SOURCE PASSAGE section start
Vkuehn Week 11

Journal Club Preparation: Leishmania Major

Genome Reference Paper: The Genome of the Kinetoplastid Parasite, Leishmania major (Reference Genome)

10 Biological Terms

Article Outline

Introduction

It is important to study the genome of Leishmania major because of the various human diseases that this parasite is capable of causing. If infected by a leishmania parasite a number of diseases can form. Annually there are 2 million cases in 88 tropical and subtropical countries.
How it infects:
1. Parasite transmitted by sand flies as proliferative promastigote
2. Differentiate into nondividing forms before inoculation into vertebrate host
3. In host macrophages, phagocytose metacyclics --> differentiate into amastigotes (proliferate in phagolysosome)
4. Leads to host macrophage lysis and infection of other macrophages
5. Outcome of infection depends on species, host immune system and host genetics
Interesting to look at genome because of the unique mechanism of regulating transcription which is atypical for eukaryotes
Leishmania major is considered an "Old World Leishmania" species, meaning it contains 36 chromosome pairs. There are approximately 30 Leishmania species who's gene order is highly conserved.
SOURCE PASSAGE section end
**PROMPT 1**
Print the part of the Leishmania major notes that opens with the words containing "10 Biological Terms" and closes with "(proliferate in phagolysosome)".
**PROMPT 2**
According to the Leishmania major notes, how many chromosome pairs does an "Old World Leishmania" species contain?
SOURCE INFORMATION section start
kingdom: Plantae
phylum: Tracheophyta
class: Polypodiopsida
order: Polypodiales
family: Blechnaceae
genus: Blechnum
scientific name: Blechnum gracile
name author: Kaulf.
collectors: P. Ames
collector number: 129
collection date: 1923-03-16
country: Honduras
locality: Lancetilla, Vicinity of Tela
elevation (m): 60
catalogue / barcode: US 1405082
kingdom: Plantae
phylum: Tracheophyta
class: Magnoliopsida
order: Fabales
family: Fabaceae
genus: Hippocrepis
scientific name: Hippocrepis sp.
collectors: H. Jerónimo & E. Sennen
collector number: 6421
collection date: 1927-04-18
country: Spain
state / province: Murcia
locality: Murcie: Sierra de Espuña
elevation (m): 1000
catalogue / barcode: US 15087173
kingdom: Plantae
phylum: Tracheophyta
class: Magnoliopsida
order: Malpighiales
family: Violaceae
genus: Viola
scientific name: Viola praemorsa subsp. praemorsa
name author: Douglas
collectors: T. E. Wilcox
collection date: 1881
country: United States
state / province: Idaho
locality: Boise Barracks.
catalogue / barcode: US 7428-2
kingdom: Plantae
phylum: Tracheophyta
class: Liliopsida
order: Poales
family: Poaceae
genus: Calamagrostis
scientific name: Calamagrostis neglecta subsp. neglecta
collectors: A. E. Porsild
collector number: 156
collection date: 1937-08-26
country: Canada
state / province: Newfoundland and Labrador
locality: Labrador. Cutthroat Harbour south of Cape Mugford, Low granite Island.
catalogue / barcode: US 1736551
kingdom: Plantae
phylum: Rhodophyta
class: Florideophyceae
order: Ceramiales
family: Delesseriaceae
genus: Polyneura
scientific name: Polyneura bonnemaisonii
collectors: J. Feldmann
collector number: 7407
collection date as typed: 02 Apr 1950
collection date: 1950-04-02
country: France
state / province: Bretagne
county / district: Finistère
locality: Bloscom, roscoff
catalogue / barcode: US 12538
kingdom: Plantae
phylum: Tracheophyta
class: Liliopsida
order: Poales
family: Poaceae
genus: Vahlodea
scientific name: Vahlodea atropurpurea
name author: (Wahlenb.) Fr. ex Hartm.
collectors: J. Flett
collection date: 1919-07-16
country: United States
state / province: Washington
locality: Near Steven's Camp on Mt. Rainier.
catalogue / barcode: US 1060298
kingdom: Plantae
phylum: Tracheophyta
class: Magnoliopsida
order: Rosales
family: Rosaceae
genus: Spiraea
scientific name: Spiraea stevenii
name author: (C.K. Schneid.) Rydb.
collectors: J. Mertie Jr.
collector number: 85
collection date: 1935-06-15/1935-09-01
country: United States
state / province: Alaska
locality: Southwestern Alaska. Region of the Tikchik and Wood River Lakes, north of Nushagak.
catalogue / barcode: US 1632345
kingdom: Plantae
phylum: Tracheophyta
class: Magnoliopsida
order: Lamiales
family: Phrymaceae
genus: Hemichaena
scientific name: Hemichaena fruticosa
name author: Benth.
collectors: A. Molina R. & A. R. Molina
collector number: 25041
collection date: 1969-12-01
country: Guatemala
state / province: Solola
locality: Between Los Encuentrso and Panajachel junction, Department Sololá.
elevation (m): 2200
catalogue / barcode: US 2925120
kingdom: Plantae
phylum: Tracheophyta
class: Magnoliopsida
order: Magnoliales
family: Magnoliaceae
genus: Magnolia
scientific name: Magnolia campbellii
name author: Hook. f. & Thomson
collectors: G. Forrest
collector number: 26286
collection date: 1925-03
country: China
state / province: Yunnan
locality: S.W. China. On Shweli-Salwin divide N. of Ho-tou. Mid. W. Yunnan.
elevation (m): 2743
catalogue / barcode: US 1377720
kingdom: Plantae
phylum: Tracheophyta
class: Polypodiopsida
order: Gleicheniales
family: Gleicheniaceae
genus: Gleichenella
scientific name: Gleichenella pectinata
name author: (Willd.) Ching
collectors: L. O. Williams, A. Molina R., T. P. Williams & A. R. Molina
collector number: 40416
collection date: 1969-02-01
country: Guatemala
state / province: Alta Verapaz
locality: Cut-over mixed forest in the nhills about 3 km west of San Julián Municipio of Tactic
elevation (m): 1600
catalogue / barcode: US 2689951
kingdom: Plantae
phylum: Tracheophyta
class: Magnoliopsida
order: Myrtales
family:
SOURCE INFORMATION section end
**TASK RESULT 1**
10 Biological Terms

Article Outline

Introduction

It is important to study the genome of Leishmania major because of the various human diseases that this parasite is capable of causing. If infected by a leishmania parasite a number of diseases can form. Annually there are 2 million cases in 88 tropical and subtropical countries.
How it infects:
1. Parasite transmitted by sand flies as proliferative promastigote
2. Differentiate into nondividing forms before inoculation into vertebrate host
3. In host macrophages, phagocytose metacyclics --> differentiate into amastigotes (proliferate in phagolysosome)

**TASK RESULT 2**
36 chromosome pairs.